- Excerpted text:
┌────────

All of lore.kernel.org
 help / color / mirror / Atom feed
From: Joel Fernandes <joel@joelfernandes.org>
To: "Paul E. McKenney" <paulmck@linux.ibm.com>
Cc: Sebastian Andrzej Siewior <bigeasy@linutronix.de>,
	linux-kernel@vger.kernel.org,
	Josh Triplett <josh@joshtriplett.org>,
	Steven Rostedt <rostedt@goodmis.org>,
	Mathieu Desnoyers <mathieu.desnoyers@efficios.com>,
	Lai Jiangshan <jiangshanlai@gmail.com>,
	tglx@linutronix.de, Mike Galbraith <efault@gmx.de>
Subject: Re: [PATCH v3] rcu: Allow to eliminate softirq processing from rcutree
Date: Fri, 22 Mar 2019 11:50:49 -0400	[thread overview]
Message-ID: <20190322155049.GA86662@google.com> (raw)
In-Reply-To: <20190322145823.GM4102@linux.ibm.com>

On Fri, Mar 22, 2019 at 07:58:23AM -0700, Paul E. McKenney wrote:
[snip]
> > > >  #ifdef CONFIG_RCU_NOCB_CPU
> > > >  static cpumask_var_t rcu_nocb_mask; /* CPUs to have callbacks offloaded. */
> > > > @@ -94,6 +72,8 @@ static void __init rcu_bootup_announce_oddness(void)
> > > >  		pr_info("\tRCU debug GP init slowdown %d jiffies.\n", gp_init_delay);
> > > >  	if (gp_cleanup_delay)
> > > >  		pr_info("\tRCU debug GP init slowdown %d jiffies.\n", gp_cleanup_delay);
> > > > +	if (!use_softirq)
> > > > +		pr_info("\tRCU_SOFTIRQ processing moved to rcuc kthreads.\n");
> > > >  	if (IS_ENABLED(CONFIG_RCU_EQS_DEBUG))

└────────

- What the task asks: Summarize the mailing-list message above in two sentences.

- Records shown:
┌────────

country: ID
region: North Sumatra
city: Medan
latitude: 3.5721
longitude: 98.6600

└────────
┌────────

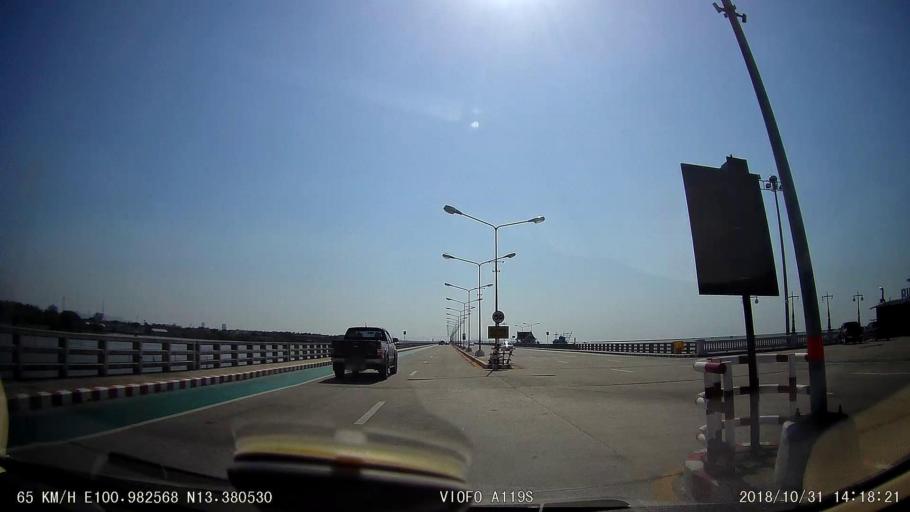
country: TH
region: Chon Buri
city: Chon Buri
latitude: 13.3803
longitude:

└────────

- Correct output: Joel Fernandes replied to Paul E. McKenney on March 22, 2019, in the thread "[PATCH v3] rcu: Allow to eliminate softirq processing from rcutree." The quoted code adds a check so that, when use_softirq is not set, the kernel prints at boot that RCU_SOFTIRQ processing has moved to rcuc kthreads.